Atas Dasar Kemanusiaan KAPOLRES Lumajang Hentikan Pidana Kasus Carok


PEDULI RAKYAT News , LUMAJANG (05/03/2019). Kita ingat bahwa pada tanggal 04 Januari 2019 lalu  kurang lebih pukul 21.00 WIB Polsek Tempeh dikagetkan adanya laporan dari beberapa warga yang melihat adanya perkelahian antar warga yang saling bacok menggunakan celurit. Atas nama
. SOLIKIN als TOPENG, laki laki 40 tahun, Sopir Truk Pasir, Alamat Dsn.Kedungpakis Ds.Pasirian Kec.Pasirian – Lumajang dan MAHFUD, laki laki  30 tahun, Sopir Truk Pasir,  Alamat Dsn.Krajan 1 Ds.Selok awar awar Kec.Pasirian - Lumajang

Permasalahan yang berakar dari persoalan cinta yang membuat dua pria gelap mata sehingga melakukan aksi carok 1 lawan 1. Dalam kejadian berikut ini keduanya adalah pelaku dan keduanya adalah korban karena berusaha saling menyerang yang mengakibatkan keduanya pula terluka parah sehingga harus mendapat perawatan intensif yang cukup lama di RS Bhayangkara.

Kasus ini berujung damai karena kedua belah pihak mengakui kesalahannya dan memilih jalan berdamai dan juga Sdri. Tatik selaku janda yang menjadi dambaan hati keduanya juga memutuskan tidak memilih salah satu dari mereka dan memilih jalan tengah untuk saling berteman satu sama lain.

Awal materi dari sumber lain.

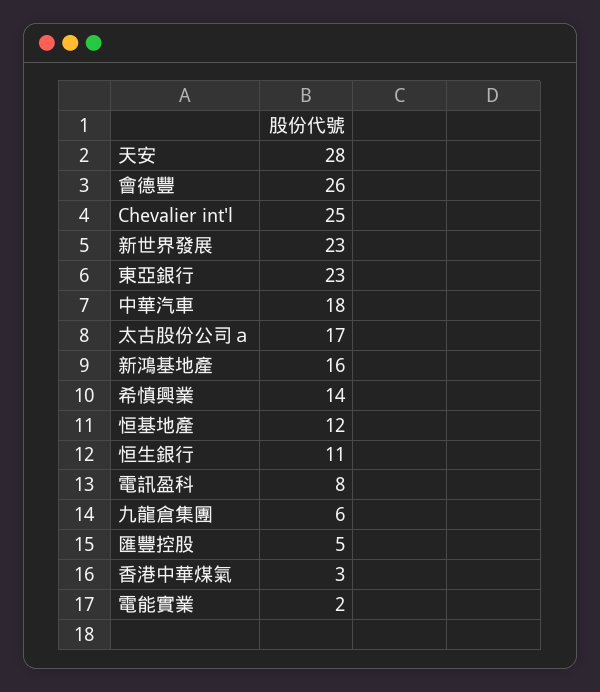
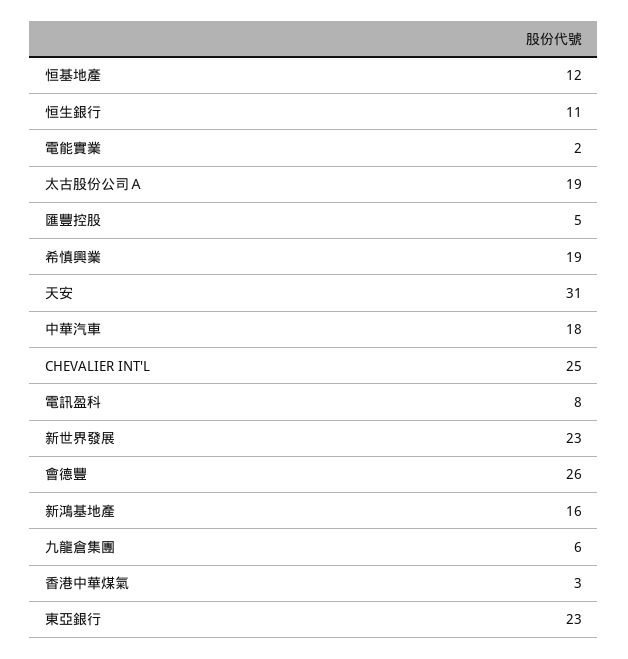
  {
-   "天安": 28,
+   "天安": 31,
    "會德豐": 26,
    "Chevalier int'l": 25,
    "新世界發展": 23,
    "東亞銀行": 23,
    "中華汽車": 18,
-   "太古股份公司ａ": 17,
+   "太古股份公司ａ": 19,
    "新鴻基地產": 16,
-   "希慎興業": 14,
+   "希慎興業": 19,
    "恒基地產": 12,
    "恒生銀行": 11,
    "電訊盈科": 8,
    "九龍倉集團": 6,
    "匯豐控股": 5,
    "香港中華煤氣": 3,
    "電能實業": 2
  }

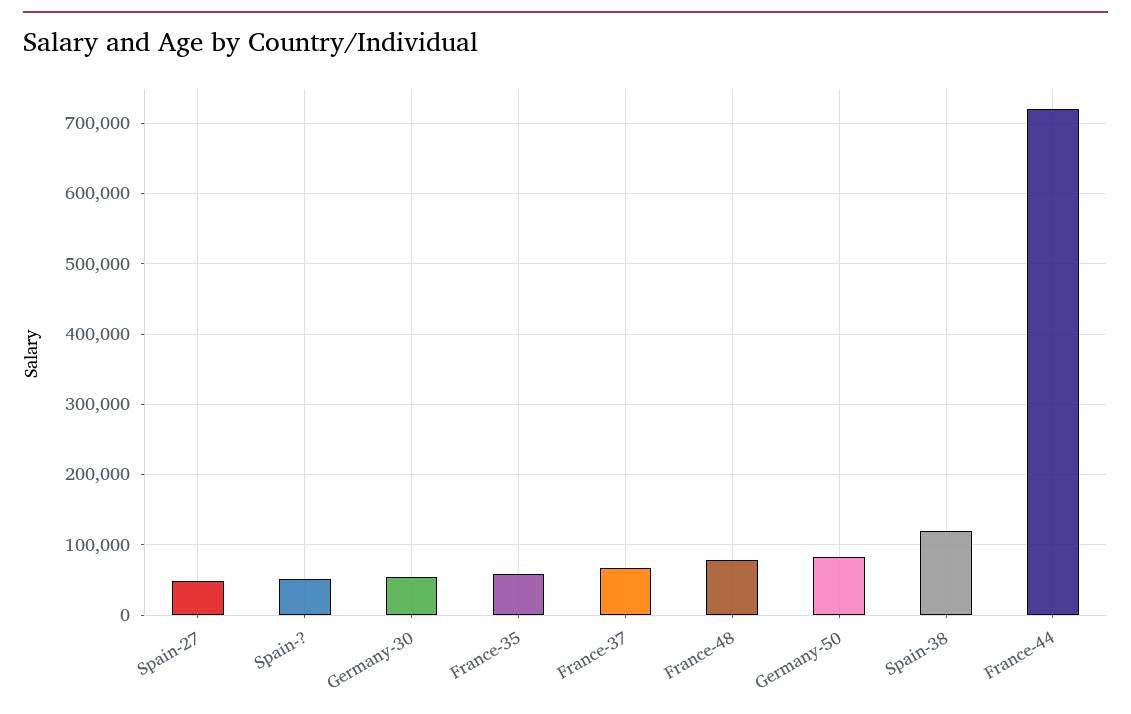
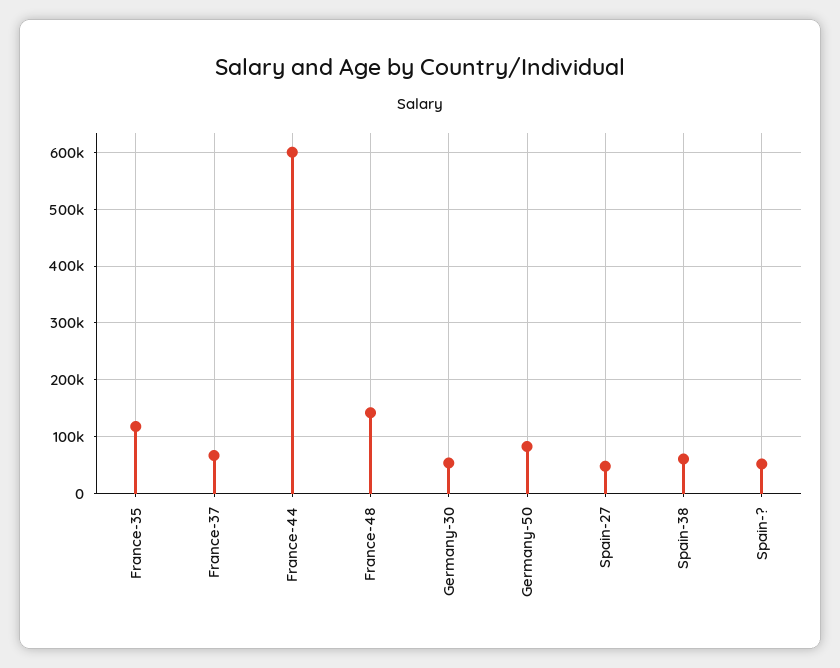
  {
    "Spain-27": 50000,
    "Spain-?": 50000,
    "Germany-30": 50000,
-   "France-35": 60000,
+   "France-35": 120000,
    "France-37": 70000,
-   "France-48": 80000,
+   "France-48": 140000,
    "Germany-50": 80000,
-   "Spain-38": 120000,
+   "Spain-38": 60000,
-   "France-44": 720000
+   "France-44": 600000
  }

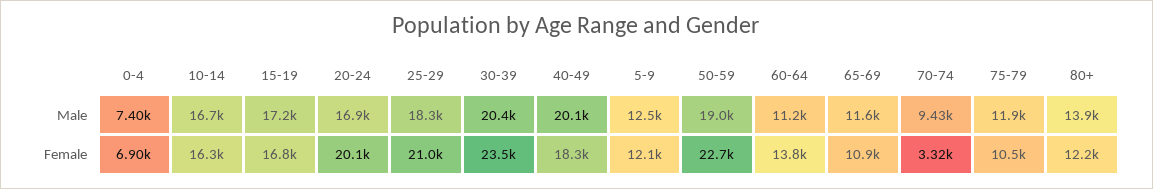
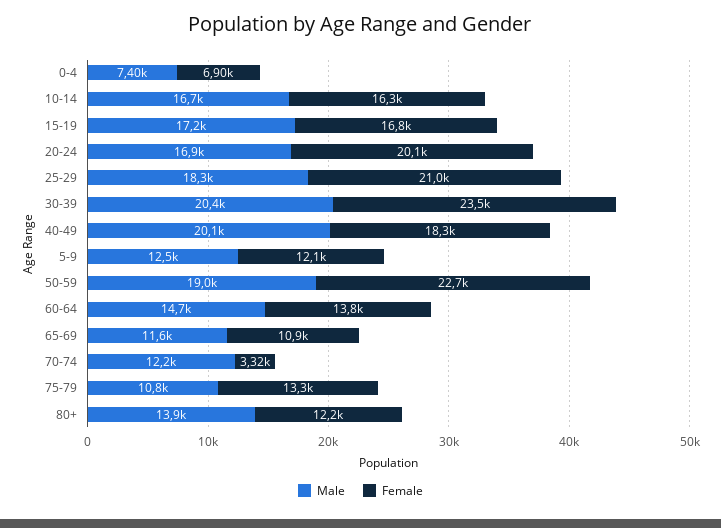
  {
    "Male": {
      "0-4": 7400,
      "10-14": 16700,
      "15-19": 17200,
      "20-24": 16900,
      "25-29": 18300,
      "30-39": 20400,
      "40-49": 20100,
      "5-9": 12500,
      "50-59": 19000,
-     "60-64": 11200,
+     "60-64": 14700,
      "65-69": 11600,
-     "70-74": 9430,
+     "70-74": 12200,
-     "75-79": 11900,
+     "75-79": 10800,
      "80+": 13900
    },
    "Female": {
      "0-4": 6900,
      "10-14": 16300,
      "15-19": 16800,
      "20-24": 20100,
      "25-29": 21000,
      "30-39": 23500,
      "40-49": 18300,
      "5-9": 12100,
      "50-59": 22700,
      "60-64": 13800,
      "65-69": 10900,
      "70-74": 3320,
-     "75-79": 10500,
+     "75-79": 13300,
      "80+": 12200
    }
  }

Kapolres Lumajang AKBP DR Muhammad Arsal Sahban SH SIK MM MH menerangkan bahwasanya ada hal yang membuatnya harus menghentikan kasus ini karena “Sdr Solikin dan Sdr Mahfud telah menyadari kesalahan mereka dan memilih jalur damai. mereka berdua juga masih memiliki anak yang harus dihidupi, sehingga jauh lebih bijak bila kasus tidak kami lanjutkan atas dasar Restorative Justice yaitu penyelesaian pidana di luar peradilan. Apalagi mereka sebenarnya sebagai pelaku juga sebagai korban dalam kasus ini. Saya berharap semoga tidak ada lagi menyelesaikan masalah dengan cara carok dilumajang” terang Arsal.

Sdr Mahfud dan Sdr Solikin juga menyadari kesalahannya dan memutuskan tidak kembali memperebutkan Sdri. Tatik karena masih ada anak anak mereka yang memerlukan merekan untuk diberi nafkah oleh ayah mereka.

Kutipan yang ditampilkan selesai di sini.